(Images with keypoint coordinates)
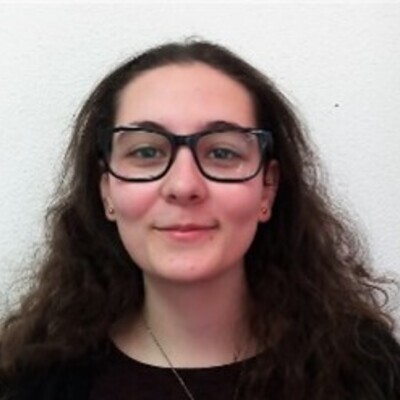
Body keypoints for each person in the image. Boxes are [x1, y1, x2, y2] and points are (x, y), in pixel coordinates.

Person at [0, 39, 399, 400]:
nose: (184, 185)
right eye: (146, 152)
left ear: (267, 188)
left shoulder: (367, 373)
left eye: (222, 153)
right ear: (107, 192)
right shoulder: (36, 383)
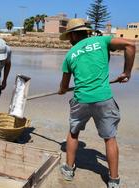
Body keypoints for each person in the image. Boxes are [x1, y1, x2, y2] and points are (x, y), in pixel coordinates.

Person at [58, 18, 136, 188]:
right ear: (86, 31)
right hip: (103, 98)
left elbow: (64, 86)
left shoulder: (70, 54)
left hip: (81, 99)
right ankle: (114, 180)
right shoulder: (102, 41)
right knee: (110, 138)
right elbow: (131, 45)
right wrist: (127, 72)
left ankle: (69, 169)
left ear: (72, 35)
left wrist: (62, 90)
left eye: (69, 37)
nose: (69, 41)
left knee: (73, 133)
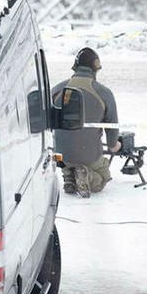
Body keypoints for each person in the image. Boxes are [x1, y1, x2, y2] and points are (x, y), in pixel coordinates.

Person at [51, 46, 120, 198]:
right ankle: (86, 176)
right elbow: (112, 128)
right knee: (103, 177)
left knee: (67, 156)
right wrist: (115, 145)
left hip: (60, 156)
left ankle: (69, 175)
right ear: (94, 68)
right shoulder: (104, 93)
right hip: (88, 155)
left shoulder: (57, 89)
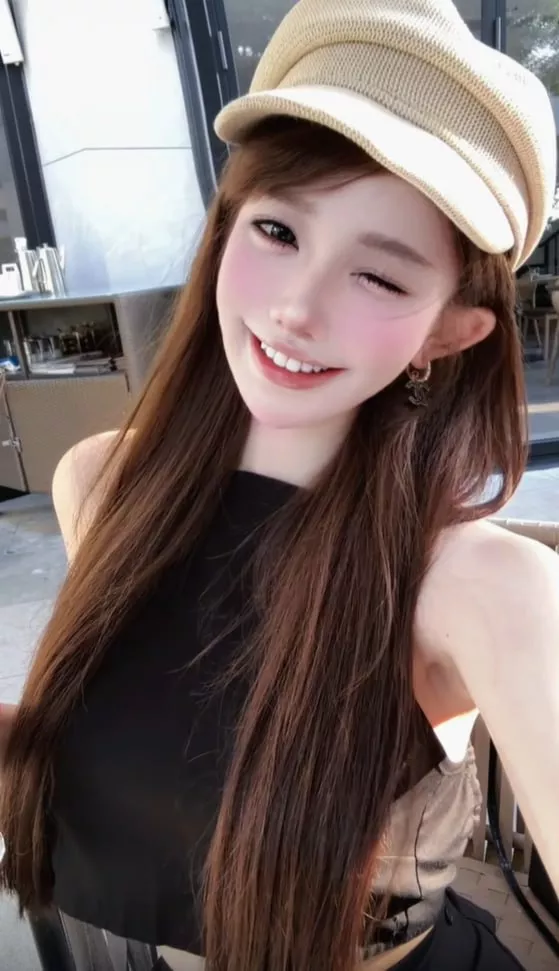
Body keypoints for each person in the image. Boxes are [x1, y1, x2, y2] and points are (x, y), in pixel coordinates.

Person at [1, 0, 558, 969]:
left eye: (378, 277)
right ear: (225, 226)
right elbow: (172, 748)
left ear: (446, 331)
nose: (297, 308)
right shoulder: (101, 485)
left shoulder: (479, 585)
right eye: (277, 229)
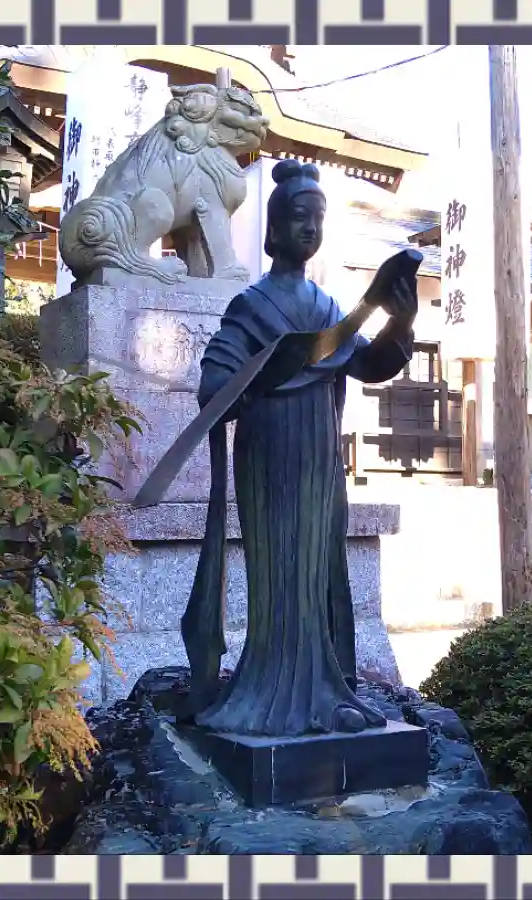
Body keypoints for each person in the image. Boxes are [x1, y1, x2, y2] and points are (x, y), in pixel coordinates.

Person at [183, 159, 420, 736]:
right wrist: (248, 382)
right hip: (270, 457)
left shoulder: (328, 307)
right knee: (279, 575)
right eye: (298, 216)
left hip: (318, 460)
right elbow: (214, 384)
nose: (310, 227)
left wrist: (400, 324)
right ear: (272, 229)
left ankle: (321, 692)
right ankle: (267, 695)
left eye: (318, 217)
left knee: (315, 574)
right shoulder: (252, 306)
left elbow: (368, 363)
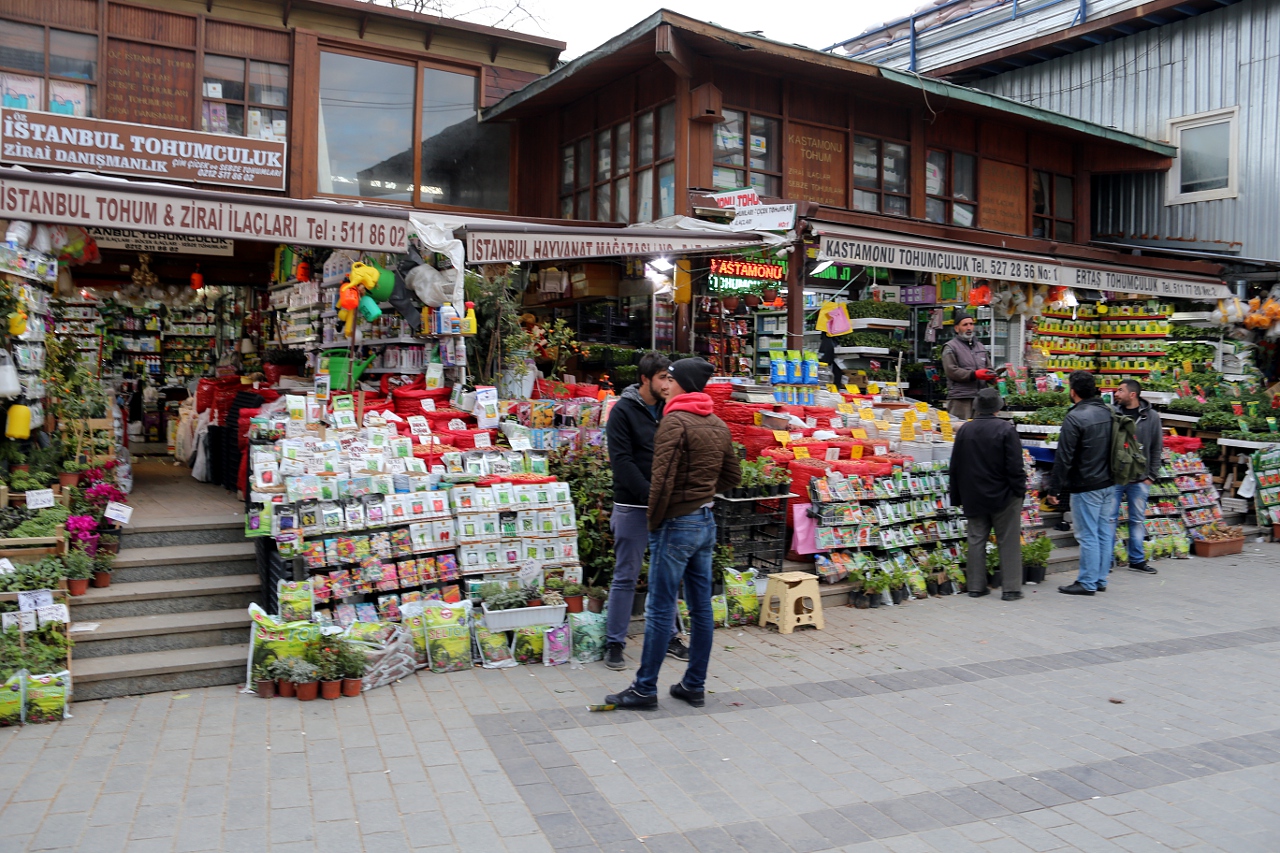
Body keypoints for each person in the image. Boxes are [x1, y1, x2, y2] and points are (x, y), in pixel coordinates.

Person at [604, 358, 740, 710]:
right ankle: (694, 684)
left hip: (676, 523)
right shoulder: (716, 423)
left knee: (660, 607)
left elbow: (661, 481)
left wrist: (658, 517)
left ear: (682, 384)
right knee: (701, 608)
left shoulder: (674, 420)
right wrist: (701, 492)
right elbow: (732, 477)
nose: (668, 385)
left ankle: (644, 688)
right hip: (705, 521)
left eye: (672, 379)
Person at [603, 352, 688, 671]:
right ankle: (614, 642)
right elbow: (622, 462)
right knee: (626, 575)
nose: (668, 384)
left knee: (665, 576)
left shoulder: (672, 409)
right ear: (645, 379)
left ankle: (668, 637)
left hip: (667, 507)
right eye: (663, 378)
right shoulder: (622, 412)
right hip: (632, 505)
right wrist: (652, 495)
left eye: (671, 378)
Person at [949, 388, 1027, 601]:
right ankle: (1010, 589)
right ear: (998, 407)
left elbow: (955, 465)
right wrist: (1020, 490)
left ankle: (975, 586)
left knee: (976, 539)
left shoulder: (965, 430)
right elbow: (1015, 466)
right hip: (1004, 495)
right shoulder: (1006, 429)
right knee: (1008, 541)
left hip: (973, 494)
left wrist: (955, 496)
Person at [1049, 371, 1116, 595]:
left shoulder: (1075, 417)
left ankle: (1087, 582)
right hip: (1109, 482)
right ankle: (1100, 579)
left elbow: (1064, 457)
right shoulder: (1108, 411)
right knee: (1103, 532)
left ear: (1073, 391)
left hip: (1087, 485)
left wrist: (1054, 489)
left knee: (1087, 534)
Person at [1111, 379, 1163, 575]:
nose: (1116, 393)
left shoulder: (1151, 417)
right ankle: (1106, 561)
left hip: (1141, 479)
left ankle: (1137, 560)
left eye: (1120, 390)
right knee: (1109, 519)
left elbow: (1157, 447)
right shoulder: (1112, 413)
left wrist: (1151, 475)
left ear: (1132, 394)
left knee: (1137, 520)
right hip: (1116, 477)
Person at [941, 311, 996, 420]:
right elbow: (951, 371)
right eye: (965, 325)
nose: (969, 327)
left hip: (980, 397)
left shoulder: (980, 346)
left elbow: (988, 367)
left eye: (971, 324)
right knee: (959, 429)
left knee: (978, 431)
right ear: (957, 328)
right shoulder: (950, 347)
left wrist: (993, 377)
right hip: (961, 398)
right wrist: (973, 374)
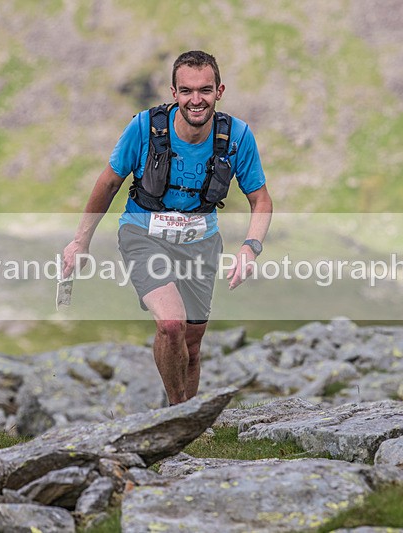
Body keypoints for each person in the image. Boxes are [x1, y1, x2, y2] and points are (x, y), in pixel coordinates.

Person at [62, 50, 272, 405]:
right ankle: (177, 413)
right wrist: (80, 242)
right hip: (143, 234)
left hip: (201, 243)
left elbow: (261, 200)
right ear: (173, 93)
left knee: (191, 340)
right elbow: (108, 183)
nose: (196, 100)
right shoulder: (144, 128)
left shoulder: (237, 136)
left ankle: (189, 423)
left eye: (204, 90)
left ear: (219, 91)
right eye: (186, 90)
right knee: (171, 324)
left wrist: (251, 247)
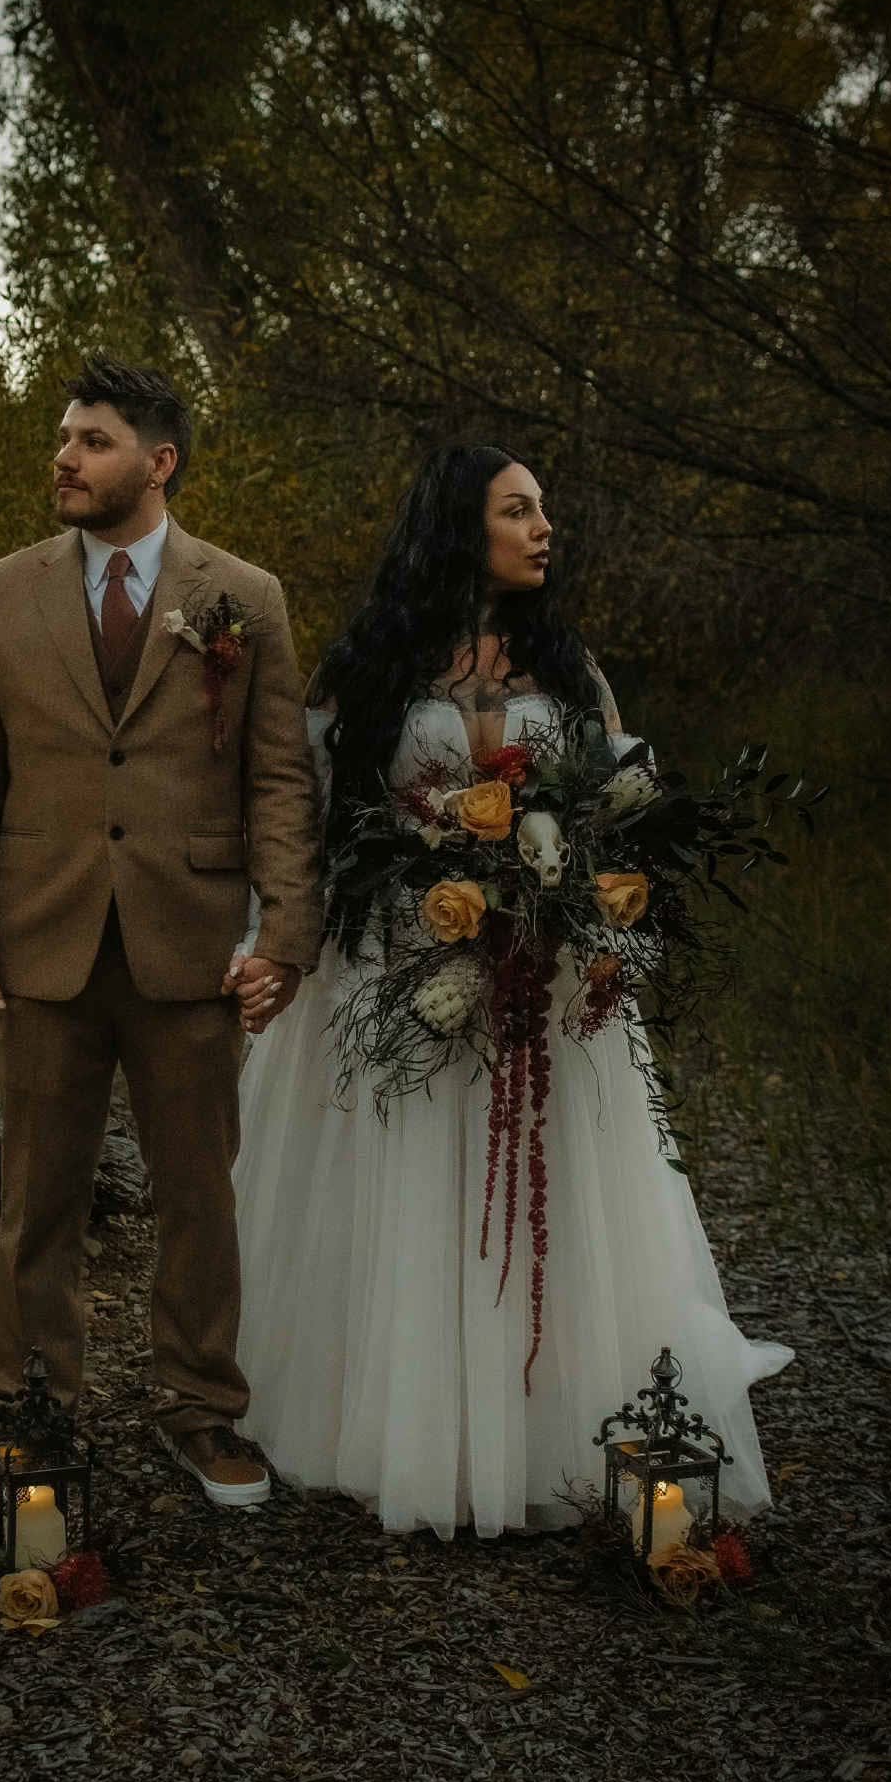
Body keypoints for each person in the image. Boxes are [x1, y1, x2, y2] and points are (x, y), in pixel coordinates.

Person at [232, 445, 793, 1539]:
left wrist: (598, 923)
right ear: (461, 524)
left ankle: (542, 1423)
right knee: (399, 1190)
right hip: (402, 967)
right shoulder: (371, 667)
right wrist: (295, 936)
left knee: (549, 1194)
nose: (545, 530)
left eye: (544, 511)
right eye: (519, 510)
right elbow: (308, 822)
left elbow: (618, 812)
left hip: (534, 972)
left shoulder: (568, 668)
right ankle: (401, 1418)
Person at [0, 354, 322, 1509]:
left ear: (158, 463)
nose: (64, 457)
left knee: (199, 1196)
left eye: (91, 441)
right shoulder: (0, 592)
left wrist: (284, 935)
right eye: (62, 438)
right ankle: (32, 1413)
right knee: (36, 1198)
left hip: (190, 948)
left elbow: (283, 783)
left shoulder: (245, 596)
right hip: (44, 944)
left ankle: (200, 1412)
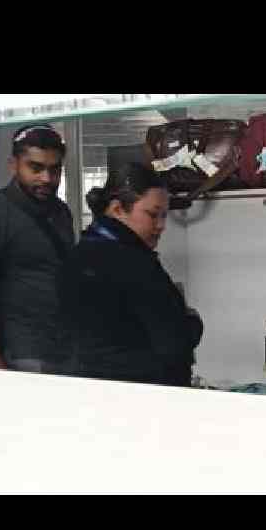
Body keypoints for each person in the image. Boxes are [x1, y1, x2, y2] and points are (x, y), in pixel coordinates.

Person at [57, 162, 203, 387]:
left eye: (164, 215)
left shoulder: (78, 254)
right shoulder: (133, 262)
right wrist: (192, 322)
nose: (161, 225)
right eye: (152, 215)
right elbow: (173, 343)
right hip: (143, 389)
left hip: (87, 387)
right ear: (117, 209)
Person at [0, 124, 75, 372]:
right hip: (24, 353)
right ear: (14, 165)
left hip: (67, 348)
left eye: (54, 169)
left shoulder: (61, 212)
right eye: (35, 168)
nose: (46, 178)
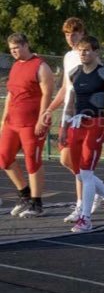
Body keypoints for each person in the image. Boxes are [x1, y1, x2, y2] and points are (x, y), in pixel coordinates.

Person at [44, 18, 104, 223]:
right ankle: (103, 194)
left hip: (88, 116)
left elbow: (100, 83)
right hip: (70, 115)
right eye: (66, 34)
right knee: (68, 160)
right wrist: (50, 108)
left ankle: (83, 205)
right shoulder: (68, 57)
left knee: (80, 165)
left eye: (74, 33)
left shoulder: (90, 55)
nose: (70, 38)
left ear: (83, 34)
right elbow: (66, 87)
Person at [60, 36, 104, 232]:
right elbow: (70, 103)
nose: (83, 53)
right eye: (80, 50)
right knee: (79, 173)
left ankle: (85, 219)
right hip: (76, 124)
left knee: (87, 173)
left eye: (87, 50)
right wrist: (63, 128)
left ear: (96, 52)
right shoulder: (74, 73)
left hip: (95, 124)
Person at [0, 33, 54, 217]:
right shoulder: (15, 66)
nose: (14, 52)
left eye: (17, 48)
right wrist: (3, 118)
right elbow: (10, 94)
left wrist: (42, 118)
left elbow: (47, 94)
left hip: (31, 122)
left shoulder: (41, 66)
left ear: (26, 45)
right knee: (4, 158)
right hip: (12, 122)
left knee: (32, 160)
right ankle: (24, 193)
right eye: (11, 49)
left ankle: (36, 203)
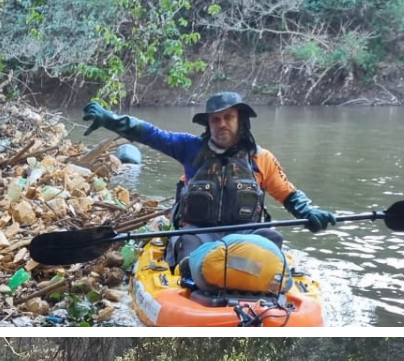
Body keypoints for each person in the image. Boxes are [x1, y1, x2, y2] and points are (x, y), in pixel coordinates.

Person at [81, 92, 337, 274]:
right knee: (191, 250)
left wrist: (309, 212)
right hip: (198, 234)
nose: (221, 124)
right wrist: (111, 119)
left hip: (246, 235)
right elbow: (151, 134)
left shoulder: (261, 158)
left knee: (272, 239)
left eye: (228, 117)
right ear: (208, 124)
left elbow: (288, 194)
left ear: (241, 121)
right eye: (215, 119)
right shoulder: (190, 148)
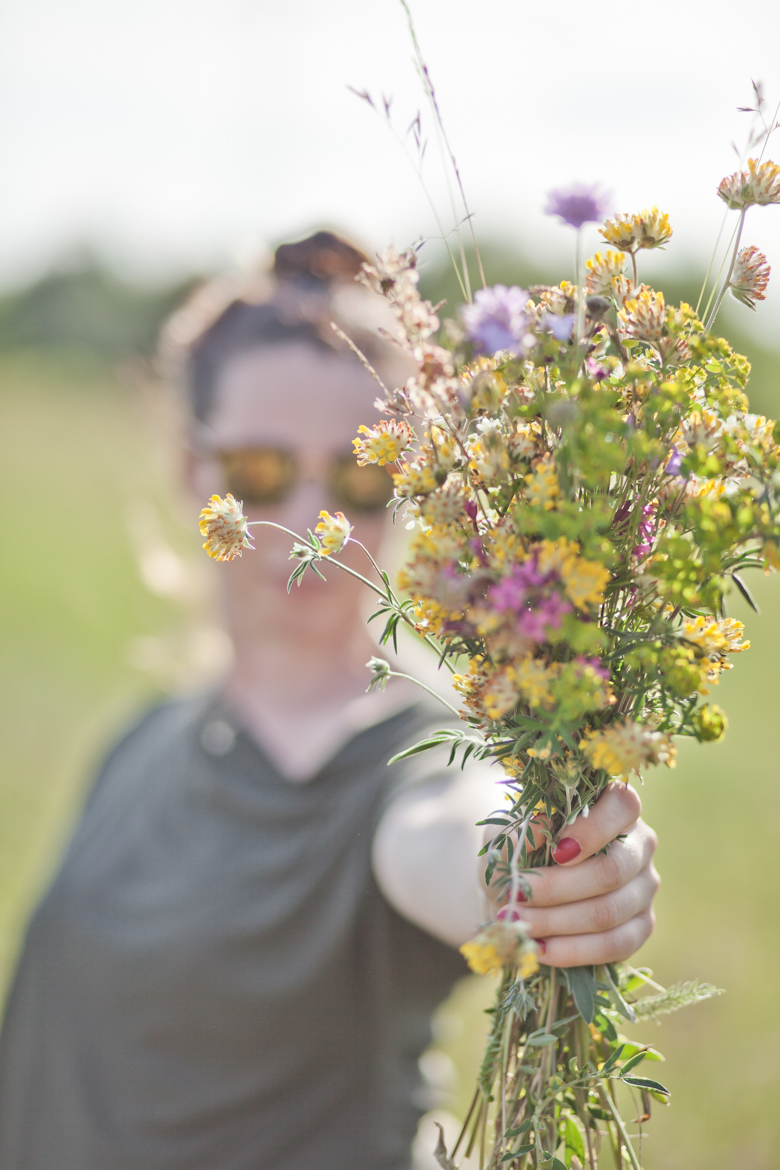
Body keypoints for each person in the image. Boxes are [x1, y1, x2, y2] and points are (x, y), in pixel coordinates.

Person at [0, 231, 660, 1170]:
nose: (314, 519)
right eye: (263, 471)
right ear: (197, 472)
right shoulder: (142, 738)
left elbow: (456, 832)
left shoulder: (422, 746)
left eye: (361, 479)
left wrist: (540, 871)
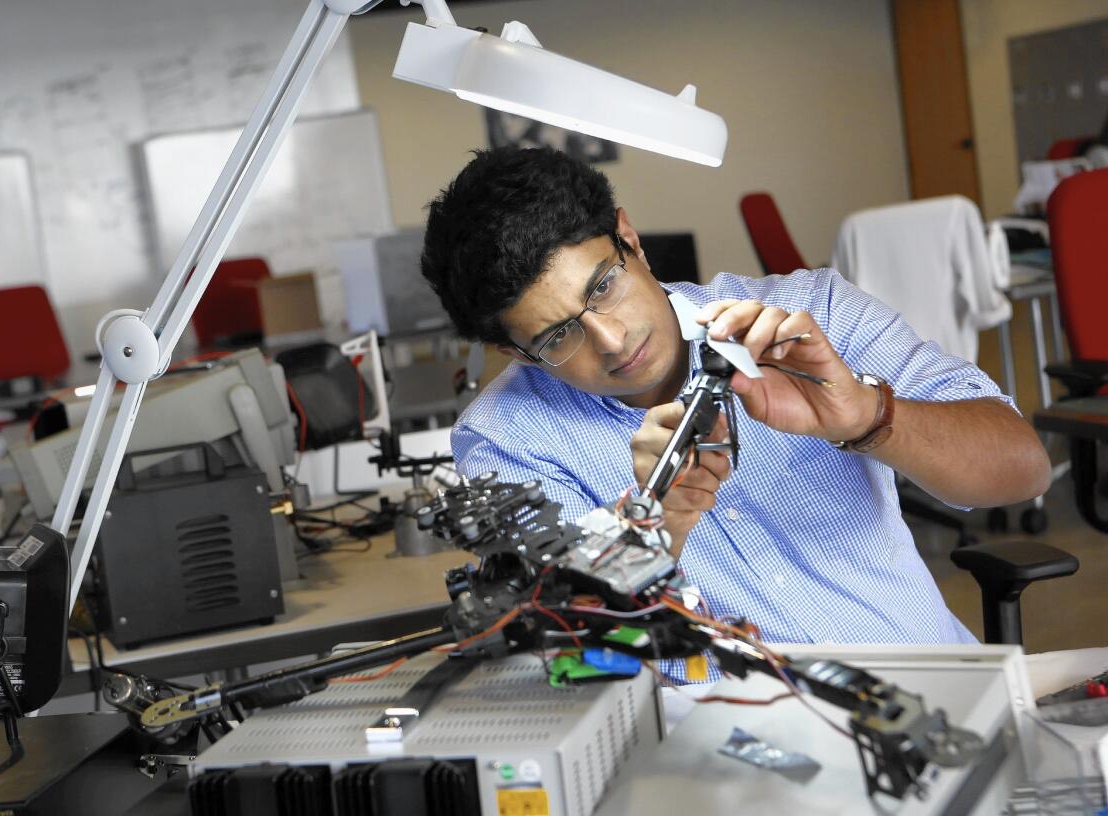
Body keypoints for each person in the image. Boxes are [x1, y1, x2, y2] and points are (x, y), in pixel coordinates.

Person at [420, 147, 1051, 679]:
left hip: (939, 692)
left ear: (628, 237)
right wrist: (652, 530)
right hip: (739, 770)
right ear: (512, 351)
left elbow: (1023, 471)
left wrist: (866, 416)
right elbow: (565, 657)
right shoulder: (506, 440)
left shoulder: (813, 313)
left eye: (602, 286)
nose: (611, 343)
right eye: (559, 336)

**Directions for this task:**
Could you set down, exactly as written, the lines above between the one holding "right shoulder: (68, 57)" and the one holding "left ear: (96, 52)", inclusive, and nothing more?

**Answer:**
right shoulder: (68, 57)
left knee: (80, 165)
left eye: (74, 33)
left shoulder: (90, 55)
nose: (70, 38)
left ear: (83, 34)
right elbow: (66, 87)
Person at [60, 36, 104, 232]:
right elbow: (70, 103)
nose: (83, 53)
right eye: (80, 50)
right knee: (79, 173)
left ankle: (85, 219)
right hip: (76, 124)
left knee: (87, 173)
left eye: (87, 50)
right wrist: (63, 128)
left ear: (96, 52)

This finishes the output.